Jerome, efendisinin en çok bilmek istediği şey hakkında kısa bir rapor verdi. Hugo ona sadece başını salladı, arkasını döndü ve uzaklaştı. Jerome, efendisinin daha da gerilediğini izlerken, bir kez daha bir hizmetçiye efendisi için bir banyo hazırlamasını emretti.
Ardından sessizce döndü ve hızla kaleden ayrılan Şövalyeler grubunun peşine düştü.
“Efendim Heba!”
Şövalyelerden biri yürümeyi bıraktı ve Jerome ona ulaşana kadar bekledi.
“Sorun nedir?” (Efendim Heba)
Dean biraz ciddi görünen Jerome’a bakarken merakla sordu.
“Bir şey mi oldu?

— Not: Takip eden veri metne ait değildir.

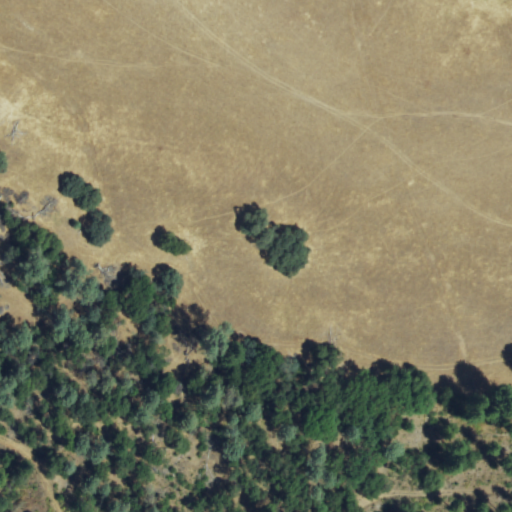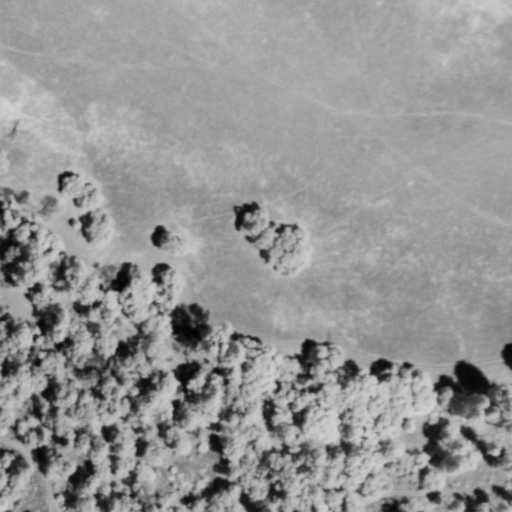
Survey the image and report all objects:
road: (316, 107)
road: (248, 500)
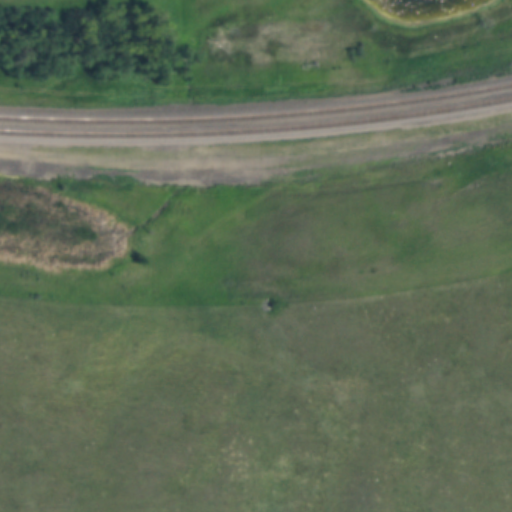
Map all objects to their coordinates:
railway: (257, 116)
railway: (257, 129)
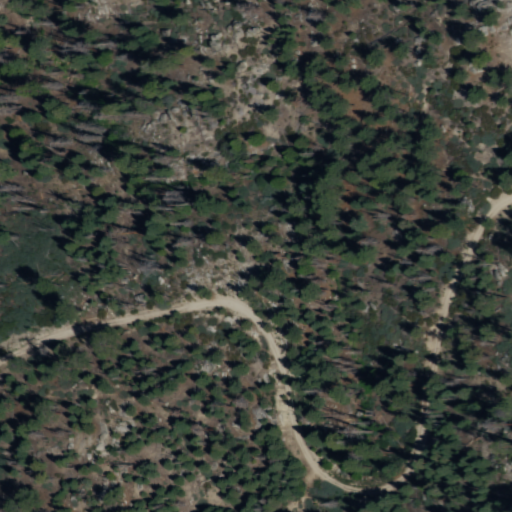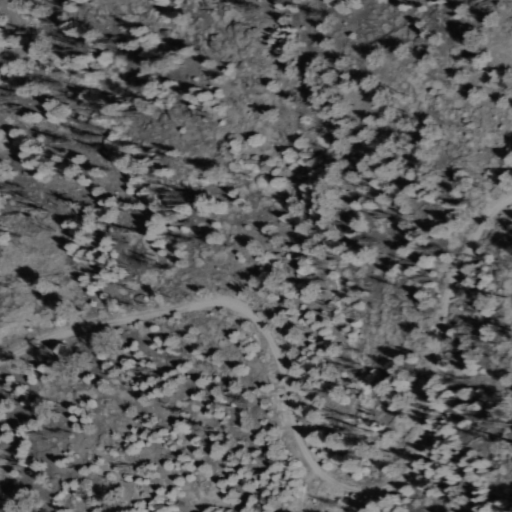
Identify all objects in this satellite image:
road: (307, 460)
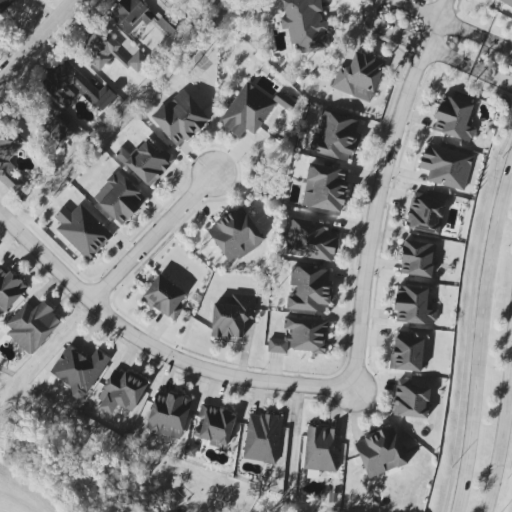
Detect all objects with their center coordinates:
building: (163, 0)
building: (205, 1)
building: (507, 2)
building: (4, 4)
road: (372, 13)
building: (131, 16)
building: (304, 25)
road: (37, 39)
building: (99, 46)
building: (137, 62)
building: (359, 75)
building: (75, 87)
building: (247, 111)
building: (180, 119)
building: (454, 119)
building: (56, 128)
building: (336, 136)
building: (9, 157)
building: (146, 162)
building: (446, 166)
road: (380, 186)
building: (325, 188)
building: (119, 198)
building: (425, 215)
road: (11, 221)
building: (82, 231)
building: (235, 235)
road: (153, 237)
building: (310, 240)
building: (417, 259)
building: (309, 289)
building: (10, 290)
building: (164, 298)
building: (414, 305)
building: (232, 316)
building: (32, 326)
building: (301, 336)
road: (481, 341)
road: (165, 353)
building: (407, 354)
building: (79, 370)
building: (121, 392)
building: (410, 400)
building: (168, 415)
building: (214, 426)
building: (262, 438)
road: (502, 438)
building: (321, 449)
building: (380, 453)
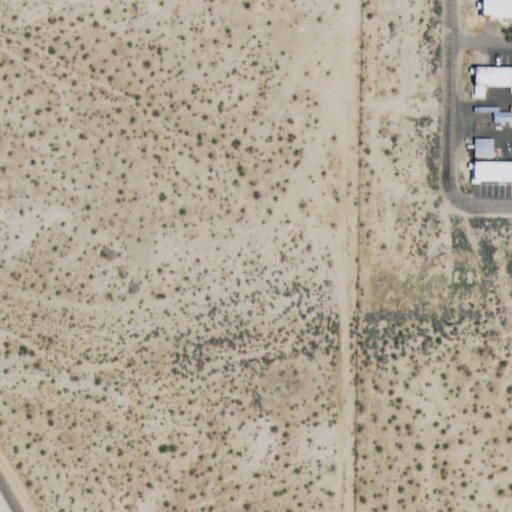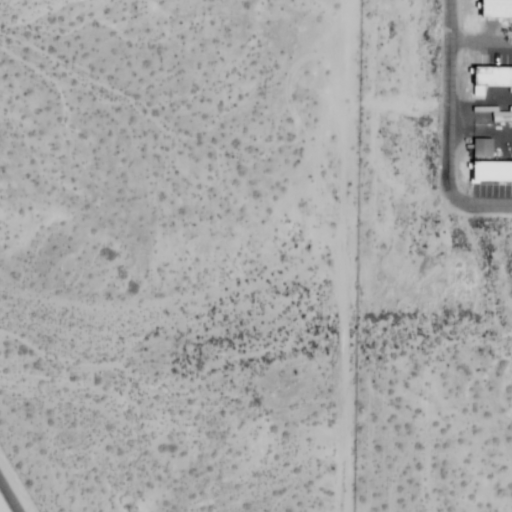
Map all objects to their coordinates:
building: (495, 9)
building: (491, 77)
road: (448, 101)
building: (481, 148)
building: (490, 171)
road: (8, 496)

Lord genellikle kanlar içinde dönmez…”
“Ah, dönerken bir grup hırsızla karşılaştık.”
“Civarda hırsızlar mı var? Buradaki güvenliğin o kadar berbat olduğunu düşünmüyorum…”
“Bana anlat, nereden geldiklerini bilmiyorum ama civardaki seyyar satıcıları soyuyorlardı ve Tanrı bunu keşfetti.”

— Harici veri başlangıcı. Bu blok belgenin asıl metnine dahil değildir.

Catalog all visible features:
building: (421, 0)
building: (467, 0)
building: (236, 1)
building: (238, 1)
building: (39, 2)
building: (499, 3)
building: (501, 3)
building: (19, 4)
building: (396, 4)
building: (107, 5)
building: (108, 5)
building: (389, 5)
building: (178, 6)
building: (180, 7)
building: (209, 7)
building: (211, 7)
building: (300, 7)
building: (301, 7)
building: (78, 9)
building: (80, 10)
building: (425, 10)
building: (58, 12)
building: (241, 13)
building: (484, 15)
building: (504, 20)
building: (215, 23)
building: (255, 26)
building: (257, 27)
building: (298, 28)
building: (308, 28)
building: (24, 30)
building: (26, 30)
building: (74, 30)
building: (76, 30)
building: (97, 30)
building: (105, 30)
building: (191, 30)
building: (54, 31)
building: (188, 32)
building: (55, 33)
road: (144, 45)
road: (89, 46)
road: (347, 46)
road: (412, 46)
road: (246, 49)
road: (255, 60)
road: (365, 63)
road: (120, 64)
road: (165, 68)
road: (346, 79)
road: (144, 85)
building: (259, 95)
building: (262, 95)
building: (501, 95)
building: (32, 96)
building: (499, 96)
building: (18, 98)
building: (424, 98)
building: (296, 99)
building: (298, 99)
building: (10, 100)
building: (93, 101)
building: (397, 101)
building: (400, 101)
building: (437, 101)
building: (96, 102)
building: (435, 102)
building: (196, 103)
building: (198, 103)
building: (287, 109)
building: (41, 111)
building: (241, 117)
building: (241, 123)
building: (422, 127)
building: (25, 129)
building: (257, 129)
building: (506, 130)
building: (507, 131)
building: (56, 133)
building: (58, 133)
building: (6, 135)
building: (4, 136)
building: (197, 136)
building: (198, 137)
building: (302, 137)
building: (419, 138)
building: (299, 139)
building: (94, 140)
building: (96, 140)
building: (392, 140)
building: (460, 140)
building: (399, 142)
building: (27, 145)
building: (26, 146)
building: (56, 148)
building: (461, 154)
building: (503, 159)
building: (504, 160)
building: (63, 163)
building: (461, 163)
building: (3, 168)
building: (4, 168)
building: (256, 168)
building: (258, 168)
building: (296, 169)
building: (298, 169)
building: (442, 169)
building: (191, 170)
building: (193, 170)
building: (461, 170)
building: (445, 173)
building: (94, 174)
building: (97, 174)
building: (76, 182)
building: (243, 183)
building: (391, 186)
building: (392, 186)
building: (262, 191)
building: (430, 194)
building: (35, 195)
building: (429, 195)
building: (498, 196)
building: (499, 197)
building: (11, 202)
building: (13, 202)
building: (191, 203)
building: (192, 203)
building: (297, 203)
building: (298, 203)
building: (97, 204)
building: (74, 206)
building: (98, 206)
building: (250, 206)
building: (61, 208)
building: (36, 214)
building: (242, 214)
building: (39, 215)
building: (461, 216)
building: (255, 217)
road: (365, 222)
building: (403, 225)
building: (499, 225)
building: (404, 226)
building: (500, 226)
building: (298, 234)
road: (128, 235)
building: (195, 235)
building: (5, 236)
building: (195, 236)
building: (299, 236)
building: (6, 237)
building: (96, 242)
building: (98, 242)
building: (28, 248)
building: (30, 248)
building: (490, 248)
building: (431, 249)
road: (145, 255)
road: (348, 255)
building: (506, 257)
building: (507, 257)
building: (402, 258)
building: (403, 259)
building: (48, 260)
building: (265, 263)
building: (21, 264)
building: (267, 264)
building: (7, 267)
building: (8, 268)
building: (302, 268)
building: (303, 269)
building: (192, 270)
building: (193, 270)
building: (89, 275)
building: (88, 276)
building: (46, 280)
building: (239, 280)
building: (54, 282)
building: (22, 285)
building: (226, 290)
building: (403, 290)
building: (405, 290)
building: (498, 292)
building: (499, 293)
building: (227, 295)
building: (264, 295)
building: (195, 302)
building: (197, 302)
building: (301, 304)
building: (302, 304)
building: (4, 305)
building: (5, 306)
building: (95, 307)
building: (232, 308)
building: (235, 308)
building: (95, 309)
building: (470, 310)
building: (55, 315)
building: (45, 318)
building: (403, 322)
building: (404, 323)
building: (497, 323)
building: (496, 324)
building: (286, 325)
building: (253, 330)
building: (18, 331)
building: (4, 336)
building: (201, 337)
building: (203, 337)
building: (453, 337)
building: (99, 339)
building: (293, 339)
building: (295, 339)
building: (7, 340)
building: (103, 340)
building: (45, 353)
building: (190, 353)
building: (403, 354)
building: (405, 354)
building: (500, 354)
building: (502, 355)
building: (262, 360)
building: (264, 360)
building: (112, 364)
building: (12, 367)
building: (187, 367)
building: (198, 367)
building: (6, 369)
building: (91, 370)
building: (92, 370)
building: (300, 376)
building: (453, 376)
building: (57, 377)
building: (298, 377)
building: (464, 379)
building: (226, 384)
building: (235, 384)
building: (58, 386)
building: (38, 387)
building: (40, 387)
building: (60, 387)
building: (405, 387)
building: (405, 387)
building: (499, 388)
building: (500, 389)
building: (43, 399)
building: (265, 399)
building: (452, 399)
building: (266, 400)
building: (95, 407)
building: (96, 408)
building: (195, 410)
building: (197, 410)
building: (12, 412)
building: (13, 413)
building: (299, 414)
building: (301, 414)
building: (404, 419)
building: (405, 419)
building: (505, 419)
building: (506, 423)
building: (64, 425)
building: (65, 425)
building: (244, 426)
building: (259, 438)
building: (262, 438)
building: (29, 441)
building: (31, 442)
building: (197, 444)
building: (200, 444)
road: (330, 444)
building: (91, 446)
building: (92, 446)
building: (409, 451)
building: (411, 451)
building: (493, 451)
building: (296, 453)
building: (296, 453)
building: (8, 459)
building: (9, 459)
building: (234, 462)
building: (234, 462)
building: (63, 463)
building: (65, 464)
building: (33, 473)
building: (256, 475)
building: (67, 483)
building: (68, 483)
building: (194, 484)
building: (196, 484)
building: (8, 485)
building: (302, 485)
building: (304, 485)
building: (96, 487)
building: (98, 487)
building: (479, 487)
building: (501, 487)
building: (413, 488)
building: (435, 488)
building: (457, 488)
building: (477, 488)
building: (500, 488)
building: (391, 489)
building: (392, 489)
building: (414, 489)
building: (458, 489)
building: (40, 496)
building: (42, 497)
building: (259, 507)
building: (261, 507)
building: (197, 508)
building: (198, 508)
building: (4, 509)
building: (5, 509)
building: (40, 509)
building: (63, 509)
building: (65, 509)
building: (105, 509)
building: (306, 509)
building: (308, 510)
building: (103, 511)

“…anlıyorum. Majesteleri onları bizzat cezalandırdı mı? Görünüşe göre sıradan soyguncular değillerdi.”
Dean cevap vermek yerine alaycı bir şekilde gülümsedi. Profesyonel soyguncular değillerdi. Hırsızlık yapmaya çalışan ve yakalanan dilencilerin talihsizliği oldu.
Ceza mı? Rab onların suçlarını sormadı. Hemen oracıkta boğazlarını patlattı. Bu sayede hırsızlarından kaçmayı başaran seyyar satıcılar, şükretmekten çok korkmuşlardı.
Hırsız oldukları için aralarında henüz olgunluğa ulaşmamış genç adamlar vardı ama Dük böyle bir hayırseverliğe müsamaha göstermedi. Buna bir ceza demek yerine, daha çok bir katliamdı.
Dean buna alıştığını düşünürdü ama Dük’ün zulmüne her tanık olduğunda irkilirdi. Tıpkı bugün olduğu gibi.
“Yani başka bir şey olmadığını mı söylüyorsun?”
“Evet. Hemen hemen.”
Dean omuz silkti. Birkaç hırsızın ölümü dışında söylenmesi gereken pek bir şey yoktu.
“Barbarlara boyun eğdirirken, ruh hali kötü müydü yoksa…?”
Barbarlara boyun eğdirirken, Tanrı’nın onları öldürme şekli son derece acımasızdı. Geçmiş savaşta düşmanları öldürme şeklinden tamamen farklı bir seviyedeydi.
Sadece barbarlara boyun eğdirmek için ona eşlik eden deneyimli şövalyeler onun bu tarafını görebilmiştir. ‘Morali bozuk’ ya da başka bir şeyle kolayca tarif edilebilecek bir durum değildi.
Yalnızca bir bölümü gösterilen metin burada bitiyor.